_INSTRUÇÃO ESCRITA_
Você pode reproduzir o texto sobre a miscigenação no Brasil começando em "O meio para" e terminando em "em atitudes anti-sociais.", trocando "casamento multiracial" por "matrimônio inter-racial"?

_TRECHO DO TEXTO_
A mestisagem deixou no Brasil mecanismos de interação social dos grupos e de diferentes raças, mas cada grupo parece apresentar sua própria cultura. Entretanto, com a miscigenação estas culturas estão se heterogeneizando, deixando de ser encarada como algo de ordem estritamente biológico, para vir a ser avaliado como um processo social e cultural (AZEVEDO, 1975).
        O meio para essa mistura de raças, ou para a ascensão social se dá pela forma mais convencional, o casamento multiracial. Essa ascensão é realizada através do casamento entre brancos, negros, índios e amarelos. Esse acesso parece ser uma das pouquíssimas formas de embranquecer a raça, através da genética. Com essa mistura deixa uma maior probabilidade de se gerar filhos, que estejam o mais próximo dos padrões considerados normais pela sociedade preconceituosa e assim possa fugir da descriminação racial brasileira (AZEVEDO, 1975).
        Maia (1976) coloca que o racismo brasileiro, comparado ao de outros países dotados de preconceito, são conseqüências de atividades anti-humanistas e que transmite e reflete em atitudes anti-sociais.

_MATERIAL EXTRAÍDO_
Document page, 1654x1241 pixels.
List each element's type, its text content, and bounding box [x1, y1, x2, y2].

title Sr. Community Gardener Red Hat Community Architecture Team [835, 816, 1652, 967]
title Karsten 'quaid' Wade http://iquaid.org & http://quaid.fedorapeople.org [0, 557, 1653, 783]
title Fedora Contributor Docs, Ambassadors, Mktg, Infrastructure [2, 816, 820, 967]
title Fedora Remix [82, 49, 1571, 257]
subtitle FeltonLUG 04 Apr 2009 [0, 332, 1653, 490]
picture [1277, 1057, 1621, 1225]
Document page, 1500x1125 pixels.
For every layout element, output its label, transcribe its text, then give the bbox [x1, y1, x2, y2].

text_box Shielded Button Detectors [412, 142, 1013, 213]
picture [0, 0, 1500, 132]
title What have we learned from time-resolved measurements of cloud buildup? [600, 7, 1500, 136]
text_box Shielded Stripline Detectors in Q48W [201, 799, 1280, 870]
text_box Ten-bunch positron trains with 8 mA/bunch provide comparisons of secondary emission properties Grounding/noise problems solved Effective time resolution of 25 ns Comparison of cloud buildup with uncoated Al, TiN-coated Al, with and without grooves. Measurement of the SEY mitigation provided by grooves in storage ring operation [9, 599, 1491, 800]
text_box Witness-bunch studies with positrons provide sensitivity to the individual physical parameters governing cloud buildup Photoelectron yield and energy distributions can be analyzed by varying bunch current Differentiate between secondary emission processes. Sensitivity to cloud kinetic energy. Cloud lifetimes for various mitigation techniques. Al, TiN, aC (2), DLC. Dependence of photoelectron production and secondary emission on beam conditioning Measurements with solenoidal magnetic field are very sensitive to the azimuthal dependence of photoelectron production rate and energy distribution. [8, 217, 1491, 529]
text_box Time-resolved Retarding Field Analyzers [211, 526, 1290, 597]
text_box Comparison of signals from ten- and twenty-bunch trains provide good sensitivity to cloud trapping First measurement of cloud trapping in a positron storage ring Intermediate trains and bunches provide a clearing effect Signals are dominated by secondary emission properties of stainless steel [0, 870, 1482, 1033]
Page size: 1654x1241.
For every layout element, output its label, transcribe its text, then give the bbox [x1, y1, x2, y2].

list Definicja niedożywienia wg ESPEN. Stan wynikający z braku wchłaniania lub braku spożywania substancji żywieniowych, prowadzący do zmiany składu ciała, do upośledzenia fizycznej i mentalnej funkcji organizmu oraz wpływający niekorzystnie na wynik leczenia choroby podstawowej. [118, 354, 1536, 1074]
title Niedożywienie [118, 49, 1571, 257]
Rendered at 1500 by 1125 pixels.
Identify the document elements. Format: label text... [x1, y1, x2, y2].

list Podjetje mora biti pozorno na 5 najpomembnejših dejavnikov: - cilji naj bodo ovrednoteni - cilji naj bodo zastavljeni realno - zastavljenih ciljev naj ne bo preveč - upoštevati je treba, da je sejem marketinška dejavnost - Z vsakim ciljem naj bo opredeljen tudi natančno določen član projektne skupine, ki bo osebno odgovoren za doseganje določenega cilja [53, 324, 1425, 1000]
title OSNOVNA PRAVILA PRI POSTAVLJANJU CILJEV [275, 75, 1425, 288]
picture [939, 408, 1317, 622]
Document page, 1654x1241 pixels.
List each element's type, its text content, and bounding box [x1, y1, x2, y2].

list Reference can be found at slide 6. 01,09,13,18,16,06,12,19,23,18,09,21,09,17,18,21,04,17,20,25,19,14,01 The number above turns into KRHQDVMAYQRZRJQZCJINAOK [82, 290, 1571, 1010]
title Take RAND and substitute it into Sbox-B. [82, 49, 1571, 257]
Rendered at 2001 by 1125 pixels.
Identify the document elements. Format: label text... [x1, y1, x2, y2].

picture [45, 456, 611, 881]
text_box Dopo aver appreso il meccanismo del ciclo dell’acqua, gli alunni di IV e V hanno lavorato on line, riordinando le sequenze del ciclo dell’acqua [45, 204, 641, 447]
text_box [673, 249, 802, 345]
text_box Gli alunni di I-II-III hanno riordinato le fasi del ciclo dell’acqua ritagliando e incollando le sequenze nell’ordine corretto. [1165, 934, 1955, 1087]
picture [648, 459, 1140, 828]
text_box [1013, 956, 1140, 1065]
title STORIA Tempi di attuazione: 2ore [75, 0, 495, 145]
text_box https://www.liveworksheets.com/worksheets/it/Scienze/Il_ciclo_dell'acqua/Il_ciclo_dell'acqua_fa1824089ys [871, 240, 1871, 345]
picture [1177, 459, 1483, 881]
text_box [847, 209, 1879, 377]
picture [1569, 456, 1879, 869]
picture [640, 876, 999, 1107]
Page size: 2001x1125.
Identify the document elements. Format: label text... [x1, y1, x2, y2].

_RESPOSTA CORRETA_
O meio para essa mistura de raças, ou para a ascensão social se dá pela forma mais convencional, o matrimônio inter-racial. Essa ascensão é realizada através do casamento entre brancos, negros, índios e amarelos. Esse acesso parece ser uma das pouquíssimas formas de embranquecer a raça, através da genética. Com essa mistura deixa uma maior probabilidade de se gerar filhos, que estejam o mais próximo dos padrões considerados normais pela sociedade preconceituosa e assim possa fugir da descriminação racial brasileira (AZEVEDO, 1975).
        Maia (1976) coloca que o racismo brasileiro, comparado ao de outros países dotados de preconceito, são conseqüências de atividades anti-humanistas e que transmite e reflete em atitudes anti-sociais.